Gastelum-Almeida v. Jarvis et al
Filing
9
ORDER dismissing action without prejudice; directing the Clerk to ENTER JUDGMENT dismissing the action; to TERMINATE any pending motion, and to CLOSE the case. Signed by Judge Steven D. Merryday on 11/30/2012. (BK)
UNITED STATES DISTRICT COURT
MIDDLE DISTRICT OF FLORIDA
OCALA DIVISION
RICHARD GASTELUM-ALMEIDA,
Plaintiff,
v.
CASE NO. 5:12-cv-354-Oc-23PRL
TAMYRA JARVIS, et al.,
Defendants.
/
ORDER
While incarcerated at the United States penitentiary in Coleman, Florida,
Gastelum-Almeida filed a complaint pursuant to Bivens v. Six Unknown Named Agents
of the Federal Bureau of Narcotics, 403 U.S. 388 (1971) (authorizing a civil rights action
against a federal official). Gastelum-Almeida seeks expungement of his disciplinary
conviction and restoration of good time credit lost as a result of a disciplinary hearing
on February 16, 2012.1
Heck v. Humphrey, 512 U.S. 477 (1994) holds that:
[I]n order to recover damages for allegedly unconstitutional
conviction or imprisonment, or for other harm caused by actions
whose unlawfulness would render a conviction or sentence
invalid, a § 1983 plaintiff must prove that the conviction or
sentence has been reversed on direct appeal, expunged by
executive order, declared invalid by a state tribunal authorized to
make such a determination, or called into question by a federal
court’s issuance of a writ of habeas corpus[.]
1
Gastelum-Almeida was transferred to and is now incarcerated at the United States
penitentiary in Beaumont, Texas
512 U.S. at 487 (footnote omitted). The Supreme Court has applied Heck to a claim
challenging a prison disciplinary action even when reinstatement of lost good-time
credit is not explicitly sought. See Edwards v. Balisok, 520 U.S. 641, 646 (1997)
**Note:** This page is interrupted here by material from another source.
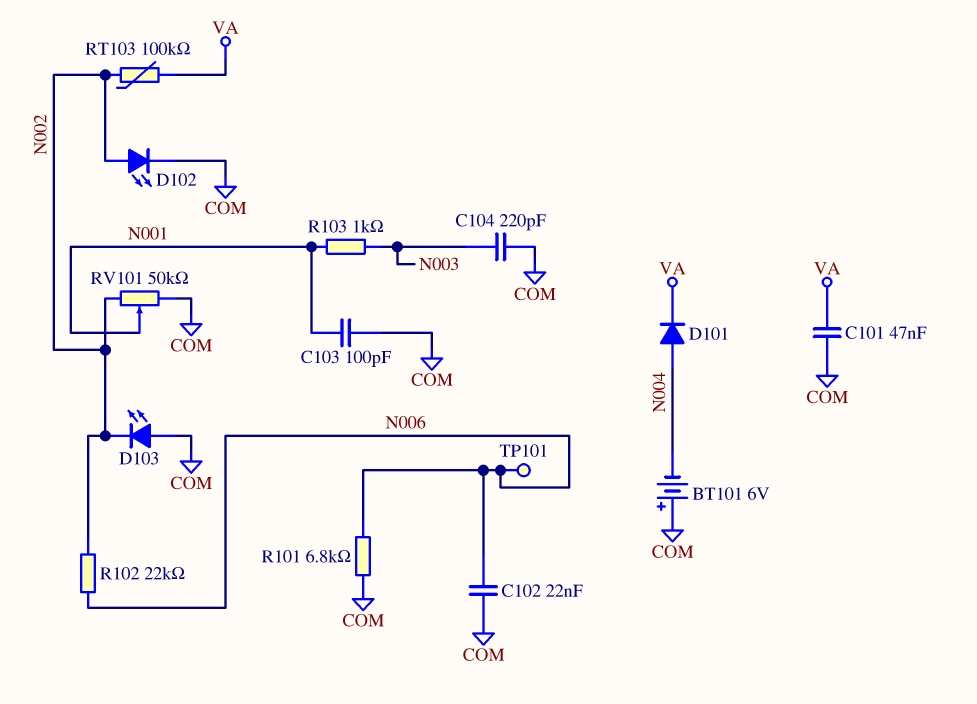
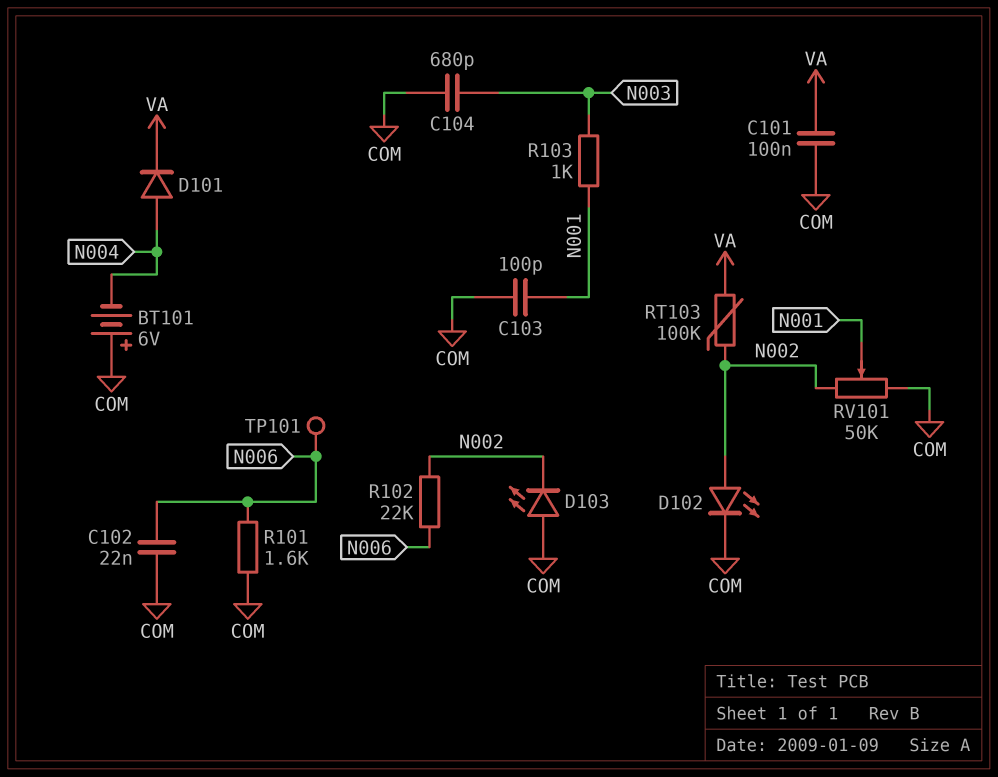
C101: 47nF (COM, VA) -> 100nF (COM, VA)
C104: 220pF (COM, N003) -> 680pF (COM, N003)
R101: 6.8k (COM, N006) -> 1.6k (COM, N006)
(holding that Heck bars a prisoner's complaint that “would, if established, imply the
invalidity of the deprivation of his good-time credits”). Moreover, the Supreme
Court stated that one reason for imposing the requirement is to prevent a convicted
criminal defendant from collaterally attacking his criminal conviction through a civil
action. 512 U.S. at 484.
Because a decision for Gastelum-Almeida in this action would imply the
invalidity of his disciplinary conviction and because Gastelum-Almeida has not
shown that the disciplinary conviction was reversed on direct appeal, expunged by
executive order, declared invalid by a state tribunal, or called into question by a
federal court’s issuance of a writ of habeas corpus, this action is premature.
Accordingly, the complaint is DISMISSED WITHOUT PREJUDICE for
failure to state a claim. 28 U.S.C. § 1915A(b)(1). The Clerk is directed to enter
judgment dismissing the action without prejudice, to terminate any pending motion,
and to close the case.
ORDERED in Tampa, Florida, on November 30, 2012.